# Word War11 vets trip



## 123libuse (Aug 11, 2011)

I have the honor of bringing to Italy Sep/Oct a party British World War 11 veterans of Many are now in the late 80s -early 90s and it will be a very poingnant visit, and realistically, probably their last visit. Many are now widowers, living on their own, and some are quite impoverished. The trip is being funded by some charities, and National Lottery. However there will be little spare spending money and I need to look at making savings wherever possible.

Any offers of assistance by way of being a point of contact general adviser, and occasional tour guide would be appreciated. Wages are terrible-NONE! But a few beers, and the gratitude of the veterans will be on offer. Plus autograph signing and photoshoots.

Monte Cassino and Foggia are high on the list.


----------



## Swedegirl (May 15, 2010)

PROMPT 1: Please set down a passage of the forum post word for word: begin at the words "## 123libuse (Aug" and stop after "(May 15, 2010)".
PROMPT 2: Decide whether each statement agrees with the forum post, answering yes or no and quoting the deciding words: (a) The trip is paid for by charities and the National Lottery. (b) Anyone who helps out will receive wages. (c) Many of the veterans are in their early 70s.
PROMPT 3: According to the forum post, which two places are high on the list for the trip?
The listing after the forum post is not needed for anything here.

PROVIDED DATA:
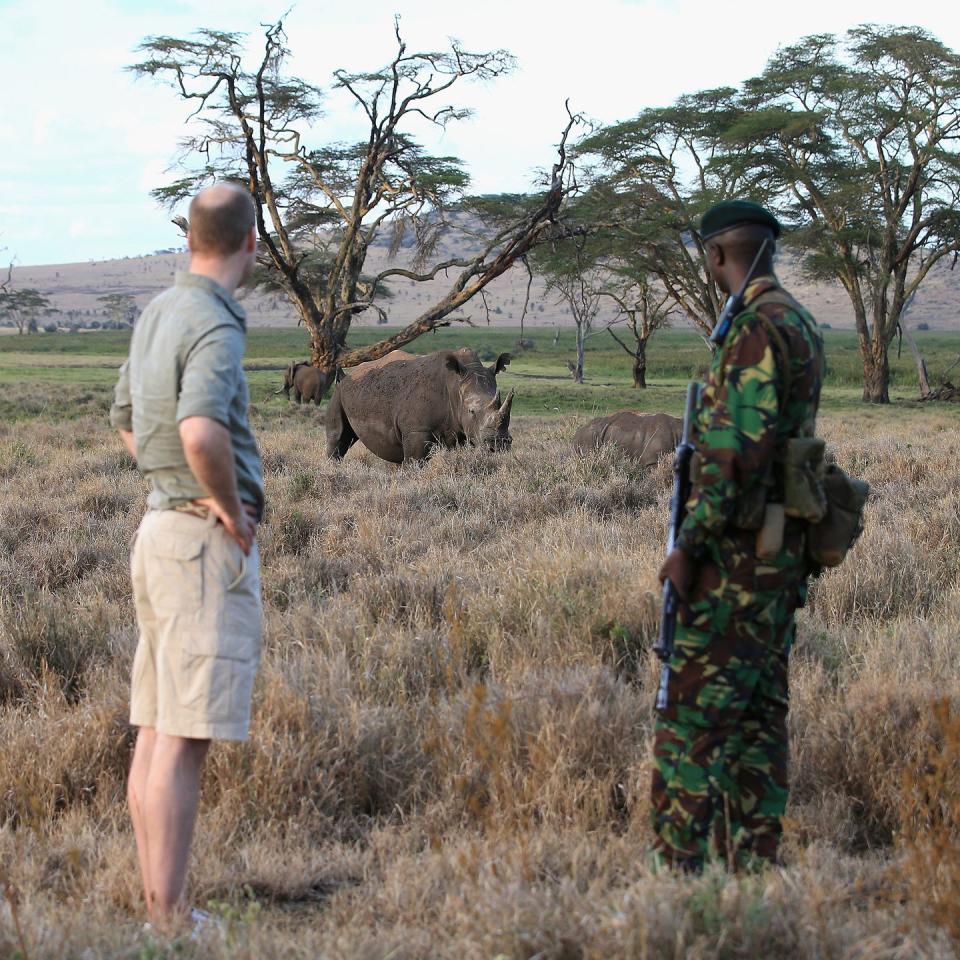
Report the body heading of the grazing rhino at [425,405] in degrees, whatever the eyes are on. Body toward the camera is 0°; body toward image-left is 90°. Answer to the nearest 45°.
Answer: approximately 315°

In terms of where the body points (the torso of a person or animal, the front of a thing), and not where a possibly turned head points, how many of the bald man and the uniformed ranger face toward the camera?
0

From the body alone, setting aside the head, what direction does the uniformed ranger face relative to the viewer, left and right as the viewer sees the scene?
facing away from the viewer and to the left of the viewer

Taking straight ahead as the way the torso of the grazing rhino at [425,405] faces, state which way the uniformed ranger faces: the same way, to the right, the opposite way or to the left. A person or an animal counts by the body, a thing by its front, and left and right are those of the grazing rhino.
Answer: the opposite way

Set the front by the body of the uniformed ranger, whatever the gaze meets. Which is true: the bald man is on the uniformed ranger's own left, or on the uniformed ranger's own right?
on the uniformed ranger's own left

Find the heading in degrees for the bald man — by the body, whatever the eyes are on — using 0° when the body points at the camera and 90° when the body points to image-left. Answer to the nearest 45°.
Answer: approximately 225°

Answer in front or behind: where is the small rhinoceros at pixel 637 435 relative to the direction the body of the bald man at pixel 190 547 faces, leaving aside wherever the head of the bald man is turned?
in front

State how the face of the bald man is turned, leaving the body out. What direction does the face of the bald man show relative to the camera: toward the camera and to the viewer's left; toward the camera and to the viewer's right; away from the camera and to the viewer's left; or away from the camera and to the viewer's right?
away from the camera and to the viewer's right

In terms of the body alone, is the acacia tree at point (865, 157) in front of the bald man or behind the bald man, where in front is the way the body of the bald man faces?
in front

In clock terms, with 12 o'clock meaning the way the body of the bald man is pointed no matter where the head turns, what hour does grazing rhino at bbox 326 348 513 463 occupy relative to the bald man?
The grazing rhino is roughly at 11 o'clock from the bald man.
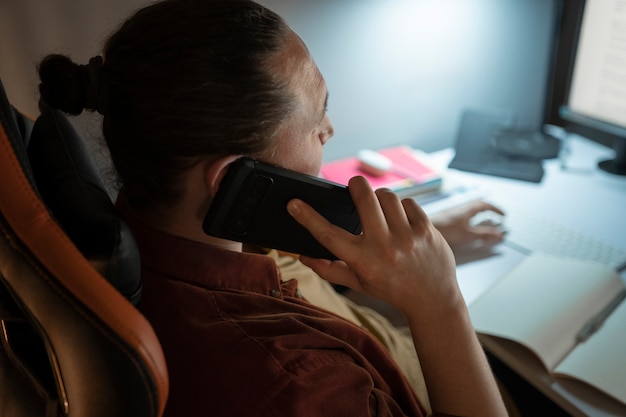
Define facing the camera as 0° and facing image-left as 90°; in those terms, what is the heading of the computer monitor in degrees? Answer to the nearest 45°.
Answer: approximately 45°

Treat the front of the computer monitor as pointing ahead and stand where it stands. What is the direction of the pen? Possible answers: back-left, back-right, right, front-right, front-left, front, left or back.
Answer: front-left

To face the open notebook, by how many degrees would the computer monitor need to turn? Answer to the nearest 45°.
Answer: approximately 45° to its left

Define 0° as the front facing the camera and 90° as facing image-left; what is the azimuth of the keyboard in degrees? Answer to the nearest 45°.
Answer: approximately 45°

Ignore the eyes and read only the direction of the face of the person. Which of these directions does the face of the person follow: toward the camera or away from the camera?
away from the camera

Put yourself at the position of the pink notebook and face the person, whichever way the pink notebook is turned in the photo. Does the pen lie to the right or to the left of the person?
left

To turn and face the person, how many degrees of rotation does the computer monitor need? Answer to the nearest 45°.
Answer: approximately 45° to its left

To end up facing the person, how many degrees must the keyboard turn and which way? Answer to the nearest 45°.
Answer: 0° — it already faces them
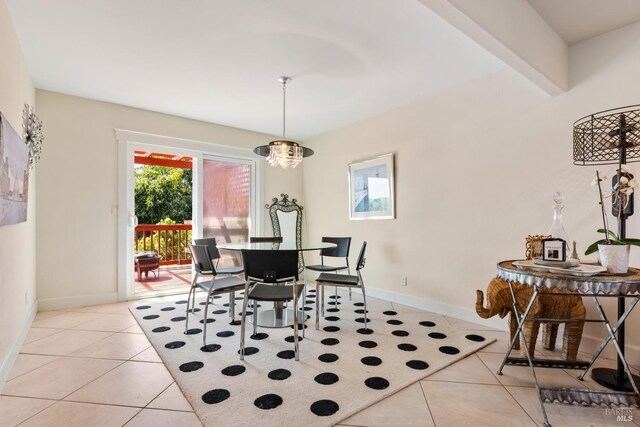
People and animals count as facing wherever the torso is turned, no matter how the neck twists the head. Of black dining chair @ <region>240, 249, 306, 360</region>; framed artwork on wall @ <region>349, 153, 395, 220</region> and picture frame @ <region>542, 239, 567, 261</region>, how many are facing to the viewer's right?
0

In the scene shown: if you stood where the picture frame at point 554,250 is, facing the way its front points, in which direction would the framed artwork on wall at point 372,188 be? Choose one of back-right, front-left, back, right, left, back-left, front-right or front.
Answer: right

WORKED SOLUTION 1:
## 123libuse (Aug 11, 2011)

I have the honor of bringing to Italy Sep/Oct a party British World War 11 veterans of Many are now in the late 80s -early 90s and it will be a very poingnant visit, and realistically, probably their last visit. Many are now widowers, living on their own, and some are quite impoverished. The trip is being funded by some charities, and National Lottery. However there will be little spare spending money and I need to look at making savings wherever possible.

Any offers of assistance by way of being a point of contact general adviser, and occasional tour guide would be appreciated. Wages are terrible-NONE! But a few beers, and the gratitude of the veterans will be on offer. Plus autograph signing and photoshoots.

Monte Cassino and Foggia are high on the list.


----------



## Swedegirl (May 15, 2010)

WORKED SOLUTION 2:
(a) Yes: "The trip is being funded by some charities, and National Lottery."
(b) No: "Wages are terrible-NONE!"
(c) No: "Many are now in the late 80s -early 90s"

WORKED SOLUTION 3: Monte Cassino and Foggia.